Roy Moore, le 31 octobre à Washington. | Jonathan Ernst / REUTERS

Dans ce bastion conservateur qu’est l’Alabama, l’élection sénatoriale du 12 décembre ne devait être qu’une formalité pour Roy Moore. Après l’avoir emporté en septembre lors des primaires républicaines, l’ancien attorney général de cet Etat sudiste pouvait déjà s’imaginer siégeant au Congrès à la place laissée vacante par Jeff Sessions, devenu ministre de la justice.

C’était compter sans le Washington Post, qui a publié le 10 novembre une enquête fouillée faisant état des relations à caractère sexuel entretenues dans le passé par l’ancien juge avec quatre jeunes filles mineures.
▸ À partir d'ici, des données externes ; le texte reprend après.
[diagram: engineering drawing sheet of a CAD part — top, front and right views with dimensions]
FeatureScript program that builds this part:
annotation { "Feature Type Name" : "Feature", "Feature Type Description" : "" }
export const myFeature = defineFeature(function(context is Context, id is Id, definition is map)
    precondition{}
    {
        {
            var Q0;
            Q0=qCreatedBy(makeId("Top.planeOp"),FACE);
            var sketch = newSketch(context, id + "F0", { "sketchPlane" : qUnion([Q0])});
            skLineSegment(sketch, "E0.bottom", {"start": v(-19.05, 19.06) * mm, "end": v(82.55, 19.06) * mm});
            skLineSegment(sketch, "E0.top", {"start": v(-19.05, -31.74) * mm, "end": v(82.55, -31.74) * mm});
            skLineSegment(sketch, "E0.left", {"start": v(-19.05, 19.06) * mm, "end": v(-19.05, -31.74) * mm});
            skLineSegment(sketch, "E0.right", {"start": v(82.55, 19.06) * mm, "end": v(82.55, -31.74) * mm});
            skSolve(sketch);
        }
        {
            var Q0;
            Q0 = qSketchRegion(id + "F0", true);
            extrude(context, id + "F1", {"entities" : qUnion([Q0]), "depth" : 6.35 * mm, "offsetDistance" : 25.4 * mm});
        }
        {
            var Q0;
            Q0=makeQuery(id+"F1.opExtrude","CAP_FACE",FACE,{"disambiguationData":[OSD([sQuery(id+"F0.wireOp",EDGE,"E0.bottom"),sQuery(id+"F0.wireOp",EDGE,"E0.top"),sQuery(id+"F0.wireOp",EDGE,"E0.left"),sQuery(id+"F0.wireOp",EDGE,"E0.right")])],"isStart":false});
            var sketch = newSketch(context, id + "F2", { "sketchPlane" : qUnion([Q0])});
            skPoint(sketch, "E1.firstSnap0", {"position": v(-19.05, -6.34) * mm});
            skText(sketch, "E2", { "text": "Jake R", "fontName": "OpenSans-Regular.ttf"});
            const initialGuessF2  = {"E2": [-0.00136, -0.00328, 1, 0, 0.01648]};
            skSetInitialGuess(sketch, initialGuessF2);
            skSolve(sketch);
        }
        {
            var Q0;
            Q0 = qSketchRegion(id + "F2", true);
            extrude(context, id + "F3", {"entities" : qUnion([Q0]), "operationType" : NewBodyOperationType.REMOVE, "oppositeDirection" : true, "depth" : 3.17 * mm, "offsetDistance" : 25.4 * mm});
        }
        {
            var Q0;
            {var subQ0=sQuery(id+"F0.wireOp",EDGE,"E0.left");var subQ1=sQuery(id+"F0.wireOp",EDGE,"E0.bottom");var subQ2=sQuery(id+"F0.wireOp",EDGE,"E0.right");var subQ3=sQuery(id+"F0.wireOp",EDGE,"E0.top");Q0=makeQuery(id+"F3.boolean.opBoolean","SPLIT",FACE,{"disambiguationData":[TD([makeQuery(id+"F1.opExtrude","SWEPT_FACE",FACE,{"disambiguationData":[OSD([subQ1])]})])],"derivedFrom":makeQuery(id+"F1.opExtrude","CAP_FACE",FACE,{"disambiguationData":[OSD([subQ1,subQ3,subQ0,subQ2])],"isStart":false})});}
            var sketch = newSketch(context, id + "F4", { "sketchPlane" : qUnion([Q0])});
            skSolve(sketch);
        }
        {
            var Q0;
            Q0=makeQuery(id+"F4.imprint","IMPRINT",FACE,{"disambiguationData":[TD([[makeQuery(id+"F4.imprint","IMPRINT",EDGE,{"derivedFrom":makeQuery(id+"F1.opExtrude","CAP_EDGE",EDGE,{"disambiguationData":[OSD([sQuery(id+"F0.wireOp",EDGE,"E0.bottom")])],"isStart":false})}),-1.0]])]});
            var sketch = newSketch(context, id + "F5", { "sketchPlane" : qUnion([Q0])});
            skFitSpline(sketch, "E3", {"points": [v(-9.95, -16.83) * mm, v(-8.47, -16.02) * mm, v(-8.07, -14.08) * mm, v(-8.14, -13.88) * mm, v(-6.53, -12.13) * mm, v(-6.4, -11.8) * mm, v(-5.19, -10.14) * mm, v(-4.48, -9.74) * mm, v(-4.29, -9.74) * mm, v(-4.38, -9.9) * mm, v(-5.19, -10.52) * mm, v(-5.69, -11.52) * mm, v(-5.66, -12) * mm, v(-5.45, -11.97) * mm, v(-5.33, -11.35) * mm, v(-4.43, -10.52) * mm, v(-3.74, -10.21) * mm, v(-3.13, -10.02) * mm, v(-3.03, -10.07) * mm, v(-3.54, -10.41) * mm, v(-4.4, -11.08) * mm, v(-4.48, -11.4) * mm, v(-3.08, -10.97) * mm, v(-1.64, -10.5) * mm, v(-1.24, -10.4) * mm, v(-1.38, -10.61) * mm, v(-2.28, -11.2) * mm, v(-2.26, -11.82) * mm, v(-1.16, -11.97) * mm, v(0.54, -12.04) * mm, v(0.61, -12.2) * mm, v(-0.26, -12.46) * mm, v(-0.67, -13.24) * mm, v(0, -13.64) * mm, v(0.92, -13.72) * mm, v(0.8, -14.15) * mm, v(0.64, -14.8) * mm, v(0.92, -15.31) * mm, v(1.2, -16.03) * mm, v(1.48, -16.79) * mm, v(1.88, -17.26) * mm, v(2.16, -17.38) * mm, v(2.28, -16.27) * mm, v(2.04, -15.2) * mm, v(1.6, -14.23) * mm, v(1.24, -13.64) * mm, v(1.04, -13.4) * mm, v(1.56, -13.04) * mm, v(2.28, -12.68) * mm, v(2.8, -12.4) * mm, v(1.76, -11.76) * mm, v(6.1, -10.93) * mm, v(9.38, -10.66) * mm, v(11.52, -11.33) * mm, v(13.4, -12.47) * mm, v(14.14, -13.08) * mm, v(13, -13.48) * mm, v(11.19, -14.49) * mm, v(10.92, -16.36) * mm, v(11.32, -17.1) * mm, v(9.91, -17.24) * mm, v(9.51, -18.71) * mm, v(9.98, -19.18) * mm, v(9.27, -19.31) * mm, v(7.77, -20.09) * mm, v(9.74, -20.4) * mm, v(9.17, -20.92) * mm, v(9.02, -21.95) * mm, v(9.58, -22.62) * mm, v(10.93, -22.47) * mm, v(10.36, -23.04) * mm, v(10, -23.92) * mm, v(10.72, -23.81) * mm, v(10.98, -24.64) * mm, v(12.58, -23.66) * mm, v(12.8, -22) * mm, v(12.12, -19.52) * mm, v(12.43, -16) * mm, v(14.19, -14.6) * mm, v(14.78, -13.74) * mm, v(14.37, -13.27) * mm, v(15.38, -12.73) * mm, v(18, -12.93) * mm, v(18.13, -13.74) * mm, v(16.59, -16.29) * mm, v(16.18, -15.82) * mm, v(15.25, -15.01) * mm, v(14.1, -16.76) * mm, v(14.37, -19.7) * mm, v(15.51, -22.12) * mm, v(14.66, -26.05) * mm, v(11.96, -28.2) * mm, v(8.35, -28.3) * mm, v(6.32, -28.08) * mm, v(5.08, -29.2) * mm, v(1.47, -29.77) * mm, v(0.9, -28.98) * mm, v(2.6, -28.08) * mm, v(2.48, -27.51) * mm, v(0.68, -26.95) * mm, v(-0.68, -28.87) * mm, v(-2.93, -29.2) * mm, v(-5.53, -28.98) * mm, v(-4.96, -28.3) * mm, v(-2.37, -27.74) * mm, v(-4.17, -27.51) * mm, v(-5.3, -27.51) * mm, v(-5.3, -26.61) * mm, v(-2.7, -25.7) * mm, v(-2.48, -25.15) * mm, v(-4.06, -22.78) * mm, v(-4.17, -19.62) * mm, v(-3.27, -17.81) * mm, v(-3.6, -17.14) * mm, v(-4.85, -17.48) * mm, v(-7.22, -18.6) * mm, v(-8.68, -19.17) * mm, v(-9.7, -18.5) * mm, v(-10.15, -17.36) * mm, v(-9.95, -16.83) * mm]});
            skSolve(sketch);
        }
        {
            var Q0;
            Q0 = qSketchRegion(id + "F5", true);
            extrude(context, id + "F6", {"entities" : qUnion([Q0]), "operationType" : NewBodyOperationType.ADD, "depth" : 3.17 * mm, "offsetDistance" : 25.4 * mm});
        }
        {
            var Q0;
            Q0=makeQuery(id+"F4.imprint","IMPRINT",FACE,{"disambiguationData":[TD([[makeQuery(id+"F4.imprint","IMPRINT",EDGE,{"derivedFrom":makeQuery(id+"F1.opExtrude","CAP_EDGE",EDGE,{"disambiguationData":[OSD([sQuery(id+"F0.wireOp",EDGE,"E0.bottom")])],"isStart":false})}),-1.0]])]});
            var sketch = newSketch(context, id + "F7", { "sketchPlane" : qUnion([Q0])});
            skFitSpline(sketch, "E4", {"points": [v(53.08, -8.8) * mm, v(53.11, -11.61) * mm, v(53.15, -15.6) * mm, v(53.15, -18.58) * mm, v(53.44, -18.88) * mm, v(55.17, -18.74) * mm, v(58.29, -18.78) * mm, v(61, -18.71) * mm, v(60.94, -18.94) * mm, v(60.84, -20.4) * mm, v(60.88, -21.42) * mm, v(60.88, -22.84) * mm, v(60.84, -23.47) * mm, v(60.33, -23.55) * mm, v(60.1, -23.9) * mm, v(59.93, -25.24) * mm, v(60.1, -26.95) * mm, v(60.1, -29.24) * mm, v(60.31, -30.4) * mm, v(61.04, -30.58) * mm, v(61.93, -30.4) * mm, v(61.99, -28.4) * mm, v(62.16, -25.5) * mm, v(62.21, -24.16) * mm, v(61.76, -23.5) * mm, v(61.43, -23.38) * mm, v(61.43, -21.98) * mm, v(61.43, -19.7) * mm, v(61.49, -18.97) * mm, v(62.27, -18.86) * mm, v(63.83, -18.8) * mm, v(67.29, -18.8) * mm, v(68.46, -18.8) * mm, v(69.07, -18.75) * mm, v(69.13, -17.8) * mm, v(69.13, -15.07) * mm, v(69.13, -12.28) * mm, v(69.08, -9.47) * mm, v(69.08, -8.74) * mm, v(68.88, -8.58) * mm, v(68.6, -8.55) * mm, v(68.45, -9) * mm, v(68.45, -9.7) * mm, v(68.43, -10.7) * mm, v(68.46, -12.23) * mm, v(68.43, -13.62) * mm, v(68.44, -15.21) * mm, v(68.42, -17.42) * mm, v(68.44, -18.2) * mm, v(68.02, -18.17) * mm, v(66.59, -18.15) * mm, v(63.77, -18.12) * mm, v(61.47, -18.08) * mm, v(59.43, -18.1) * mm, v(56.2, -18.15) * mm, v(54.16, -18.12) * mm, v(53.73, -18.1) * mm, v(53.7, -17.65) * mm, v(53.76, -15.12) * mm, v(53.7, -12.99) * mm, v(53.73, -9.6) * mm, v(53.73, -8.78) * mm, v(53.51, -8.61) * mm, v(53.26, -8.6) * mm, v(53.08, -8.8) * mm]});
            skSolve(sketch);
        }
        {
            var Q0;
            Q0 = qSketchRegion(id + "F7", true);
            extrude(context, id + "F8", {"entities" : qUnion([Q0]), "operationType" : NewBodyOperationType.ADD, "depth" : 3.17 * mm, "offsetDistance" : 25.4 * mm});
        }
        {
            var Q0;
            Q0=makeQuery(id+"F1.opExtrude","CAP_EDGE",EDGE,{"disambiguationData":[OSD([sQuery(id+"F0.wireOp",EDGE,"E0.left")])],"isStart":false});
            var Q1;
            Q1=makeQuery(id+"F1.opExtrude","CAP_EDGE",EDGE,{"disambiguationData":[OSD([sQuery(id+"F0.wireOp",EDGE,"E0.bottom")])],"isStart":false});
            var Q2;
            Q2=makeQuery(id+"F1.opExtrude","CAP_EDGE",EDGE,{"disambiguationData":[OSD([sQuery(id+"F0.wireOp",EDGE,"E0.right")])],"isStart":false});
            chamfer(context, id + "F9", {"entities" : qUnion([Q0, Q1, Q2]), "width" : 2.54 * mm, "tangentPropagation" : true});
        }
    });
Interrogé le même jour sur la chaîne Fox News par l’animateur Sean Hannity, le candidat a dénoncé une « chasse aux sorcières » à caractère politique.

Roy Moore n’a offert en fait que de vagues dénégations. Il n’a d’ailleurs pas nié avoir courtisé des jeunes filles alors qu’il était trentenaire et pas encore marié. Une posture qui a incité des sénateurs à lui retirer leur soutien, alors que d’autres lui accordaient encore le bénéfice du doute. « La présomption d’innocence vaut pour les affaires criminelles, pas pour les élections », a assuré avec sévérité l’ancien candidat républicain à la présidentielle Mitt Romney, qui s’est dit convaincu par les témoignages du Washington Post.

Fractures internes

Le récit d’une cinquième femme, qui a raconté à son tour, lundi 13 novembre, un harcèlement subi alors qu’elle n’était âgée que de 16 ans, a précipité de nouvelles prises de distance et la publication d’autres témoignages dans la presse locale. Un peu plus tôt, le chef de la majorité sénatoriale, Mitch McConnell (Kentucky), avait invité le candidat à se retirer. Sans résultat, puisque ce dernier a vivement répliqué sur son compte Twitter en assurant que M. McConnell devrait démissionner pour avoir « trompé les conservateurs ».

Cette affaire ravive en effet les fractures internes républicaines. Roy Moore l’avait emporté en septembre lors des primaires contre le candidat soutenu par l’establishment du Grand Old Party (GOP), Luther Strange, avec le soutien de Stephen Bannon, ancien conseiller stratégique du président Donald Trump à la Maison Blanche. Ce dernier est entré dans une guerre ouverte contre les républicains suspectés de tiédeur vis-à-vis du programme du président.

Stephen Bannon n’a pas caché que la victoire annoncée de Roy Moore serait la première étape d’une conquête interne du GOP. Au fur et à mesure que les élus républicains du Sénat ont pris leurs distances, l’aile droite républicaine s’est en revanche rassemblée derrière le candidat controversé, qu’il s’agisse du polémiste Rush Limbaugh, de Breitbart News, le site d’information que dirige Stephen Bannon, ou de Sean Hannity.

Beverly Young Nelson (à gauche), l’une des femmes accusant Roy Moore d’agression sexuelle, le 13 novembre à New York. / Richard Drew / AP

Chrétien fondamentaliste revendiqué, le candidat au siège de sénateur était déjà une personnalité très controversée avant les révélations du quotidien de la capitale fédérale. Défenseur de la théorie selon laquelle Barack Obama n’est pas un citoyen américain, il a jugé possible pendant la campagne des primaires que les attentats du 11-Septembre soient un châtiment divin.

Roy Moore a dû renoncer à deux reprises à ses fonctions de président de la Cour suprême de l’Alabama à la suite de conflits avec sa hiérarchie. En 2003, il a été limogé pour avoir refusé de retirer une stèle monumentale représentant les Dix Commandements, qu’il avait fait installer dans le bâtiment où il siégeait. Un choix considéré comme incompatible avec le premier amendement de la Constitution américaine, garantissant la liberté d’expression. Douze ans plus tard, après avoir été réélu dans les mêmes fonctions, Roy Moore a été poussé dehors pour avoir refusé d’appliquer la décision de la Cour suprême des Etats-Unis légalisant le mariage homosexuel.

Alors que la pression ne cesse de s’accroître sur Roy Moore, le Parti républicain, qui ne dispose que de deux voix de majorité au Sénat, est par ailleurs dans l’incapacité de nommer un candidat alternatif en cas de retrait. Les électeurs conservateurs pourraient en revanche ajouter manuellement un autre nom aux bulletins de vote.